Please retype the entries exactly as they stand, leaving out any pictures.

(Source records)
——
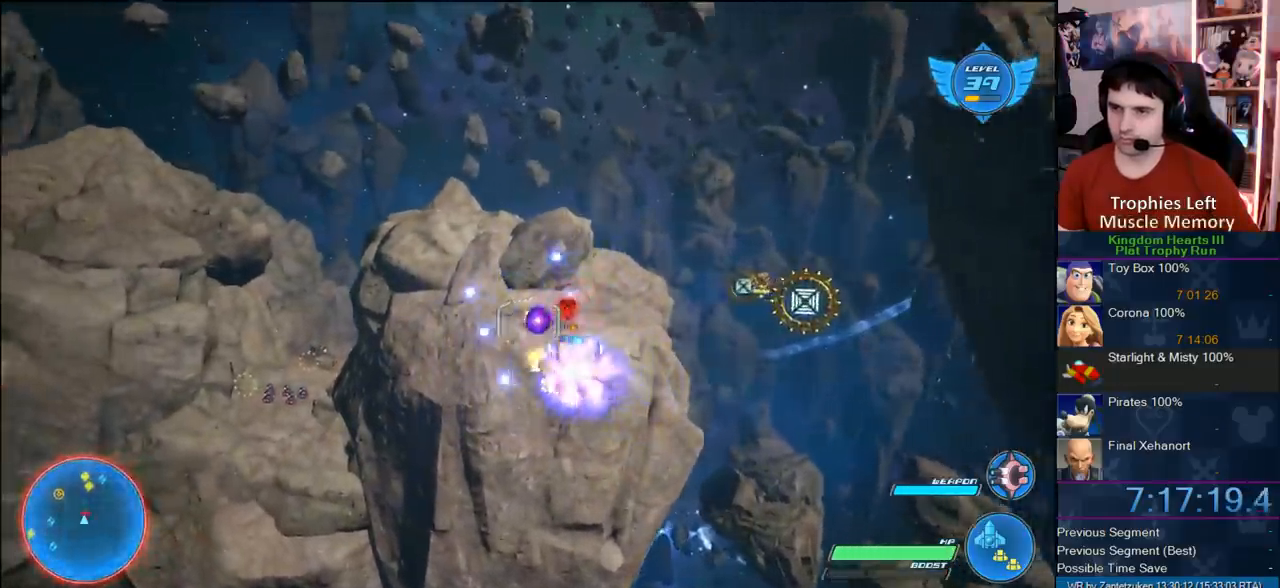
{"buttons": ["R2"], "left_stick": "center", "right_stick": "center", "events": [[67, "left_stick", "center"], [317, "left_stick", "down-left"], [500, "left_stick", "center"]]}
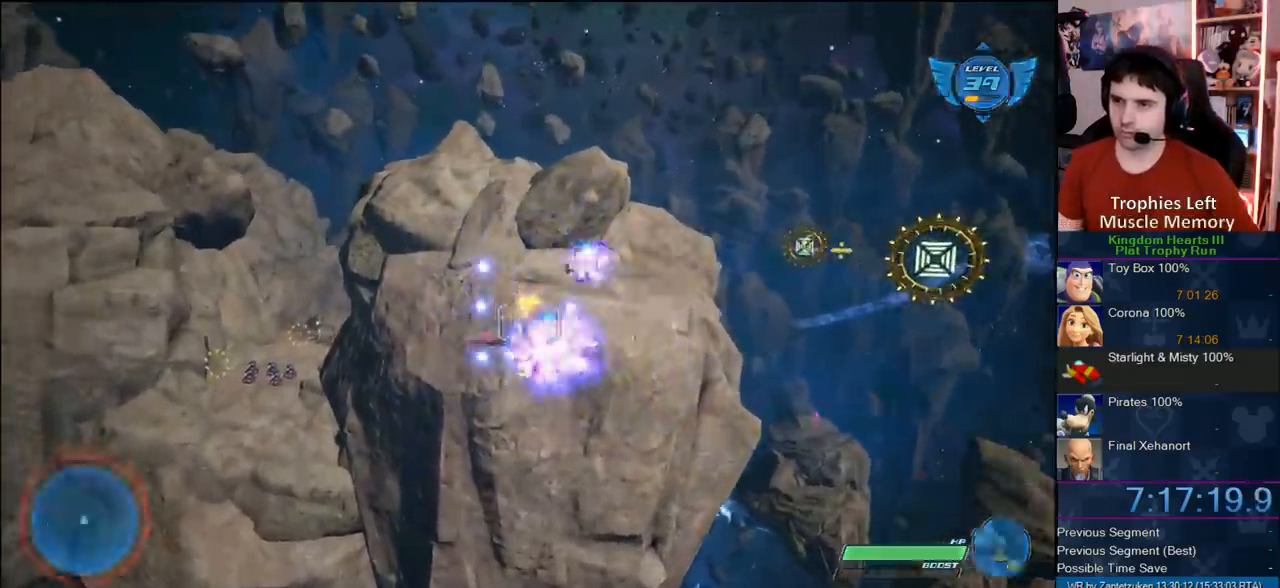
{"buttons": [], "left_stick": "center", "right_stick": "center", "events": [[350, "R2", "up"]]}
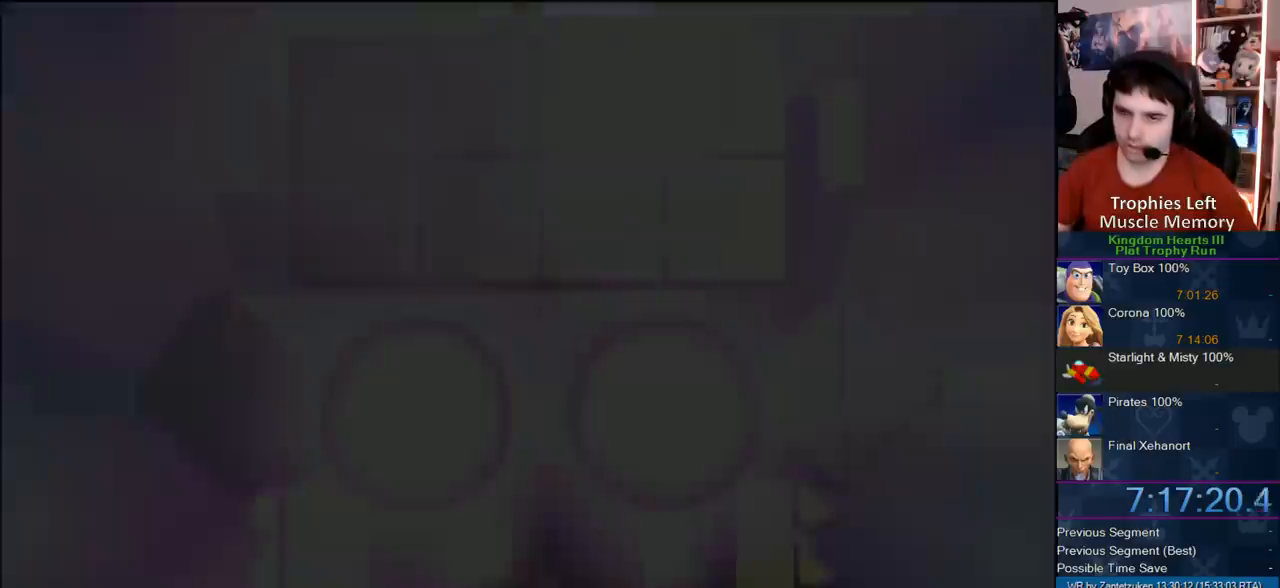
{"buttons": ["R2"], "left_stick": "center", "right_stick": "center", "events": [[100, "R2", "down"]]}
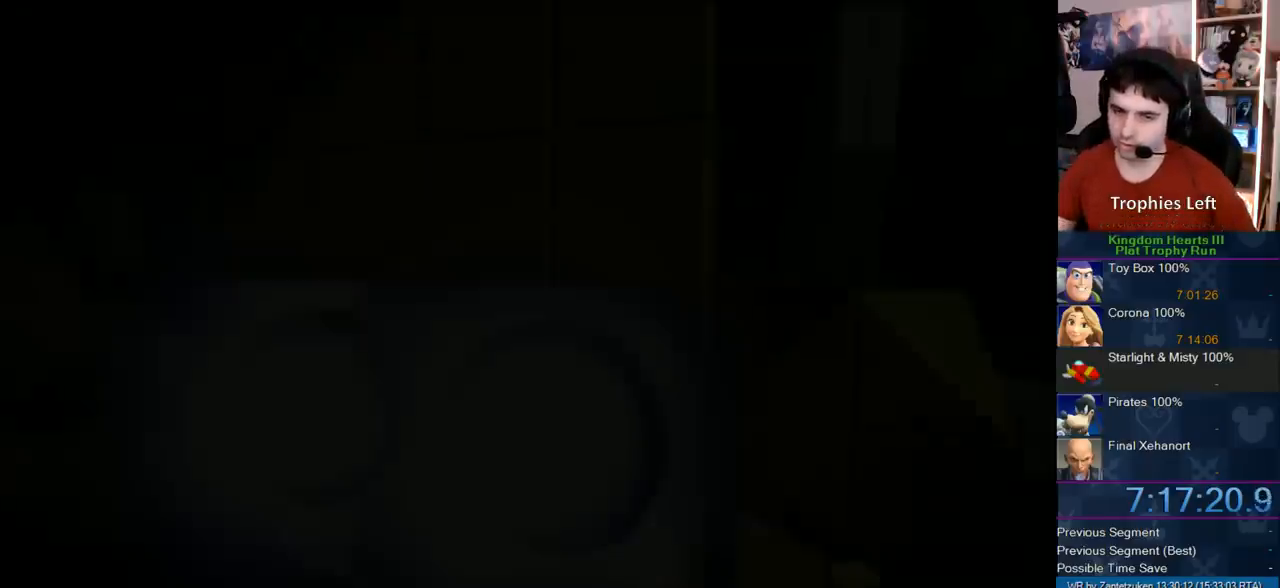
{"buttons": ["R2"], "left_stick": "center", "right_stick": "center", "events": []}
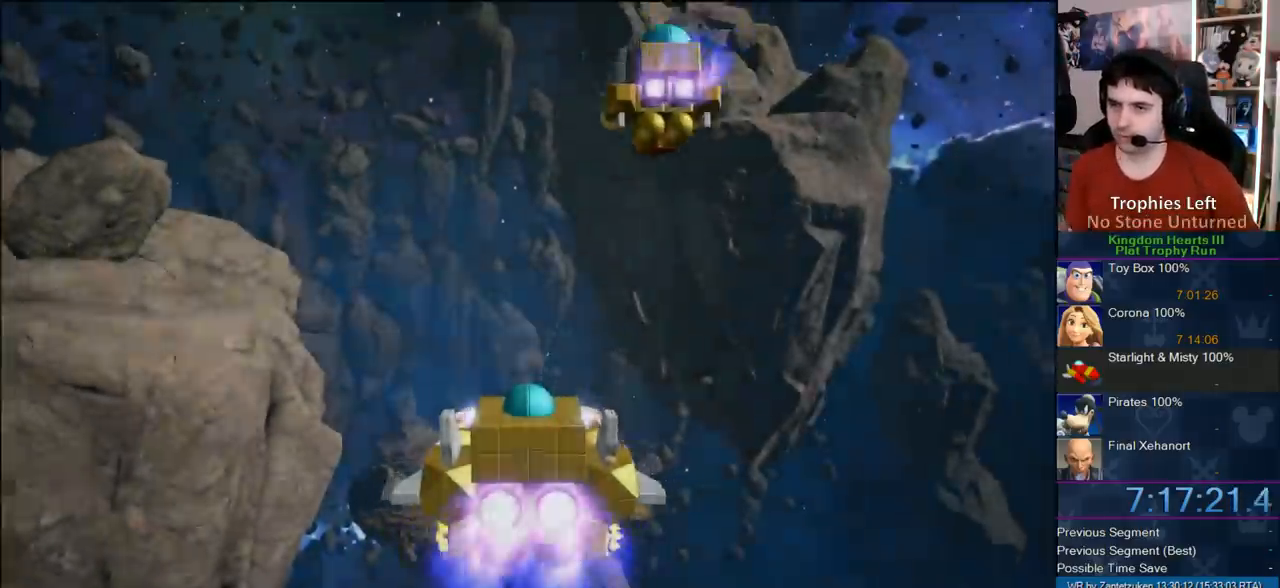
{"buttons": ["R2"], "left_stick": "center", "right_stick": "center", "events": [[267, "left_stick", "up"], [467, "left_stick", "center"]]}
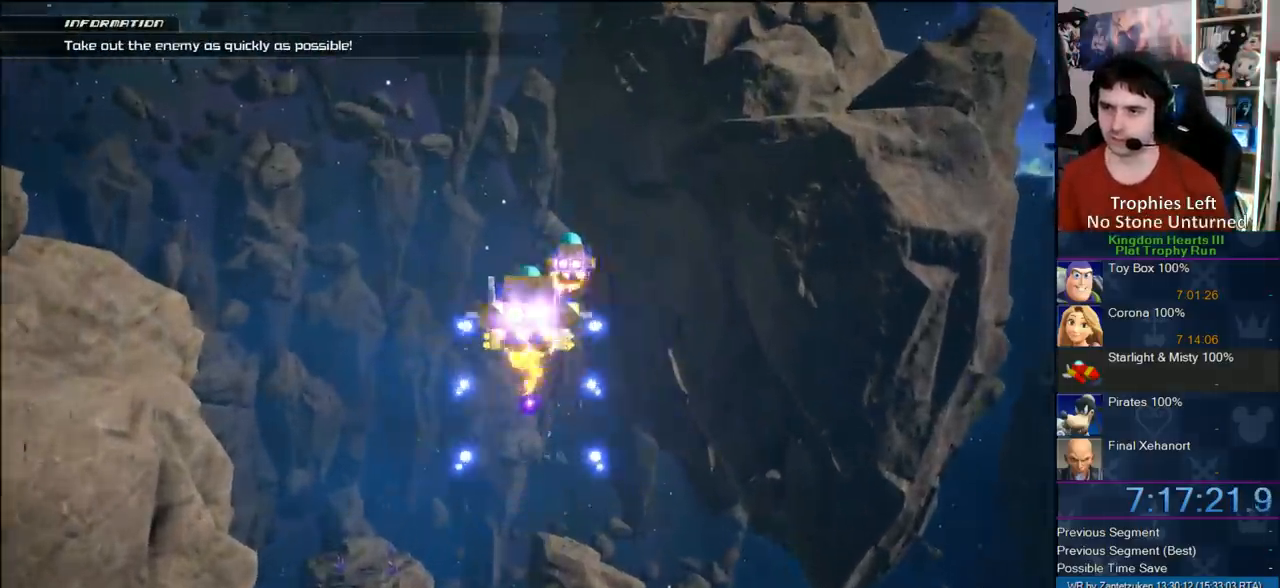
{"buttons": ["R2"], "left_stick": "center", "right_stick": "center", "events": [[317, "left_stick", "down-left"], [450, "left_stick", "center"]]}
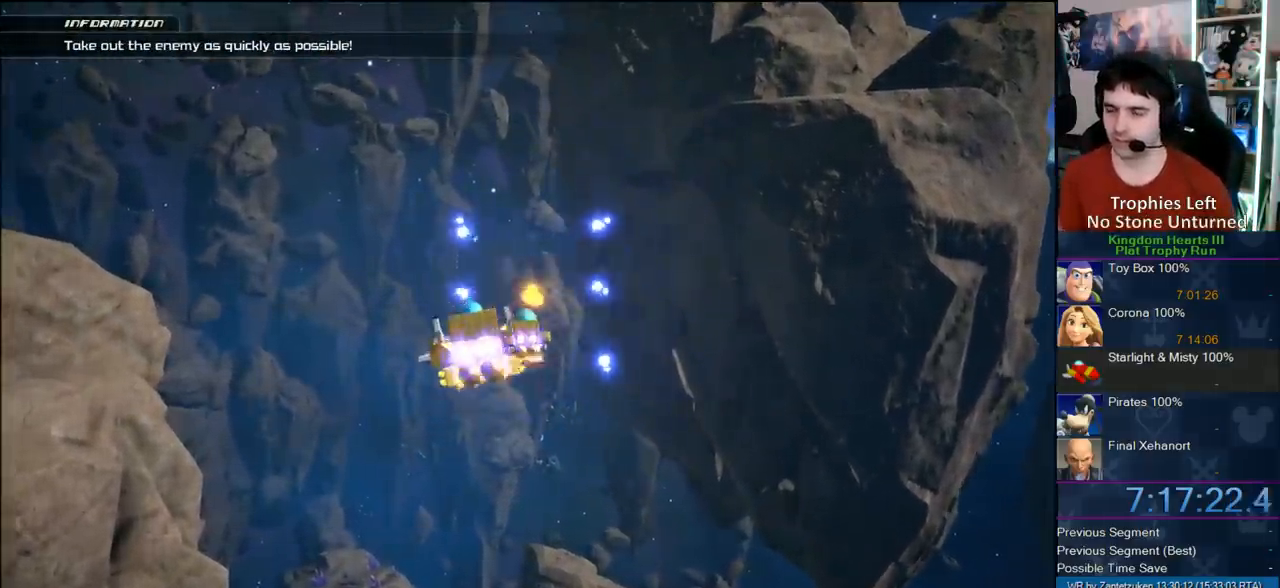
{"buttons": ["R2"], "left_stick": "center", "right_stick": "center", "events": []}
——
» Exercise solution:
{"buttons": ["R2"], "left_stick": "center", "right_stick": "center", "events": [[67, "left_stick", "center"], [317, "left_stick", "down-left"], [500, "left_stick", "center"]]}
{"buttons": [], "left_stick": "center", "right_stick": "center", "events": [[350, "R2", "up"]]}
{"buttons": ["R2"], "left_stick": "center", "right_stick": "center", "events": [[100, "R2", "down"]]}
{"buttons": ["R2"], "left_stick": "center", "right_stick": "center", "events": []}
{"buttons": ["R2"], "left_stick": "center", "right_stick": "center", "events": [[267, "left_stick", "up"], [467, "left_stick", "center"]]}
{"buttons": ["R2"], "left_stick": "center", "right_stick": "center", "events": [[317, "left_stick", "down-left"], [450, "left_stick", "center"]]}
{"buttons": ["R2"], "left_stick": "center", "right_stick": "center", "events": []}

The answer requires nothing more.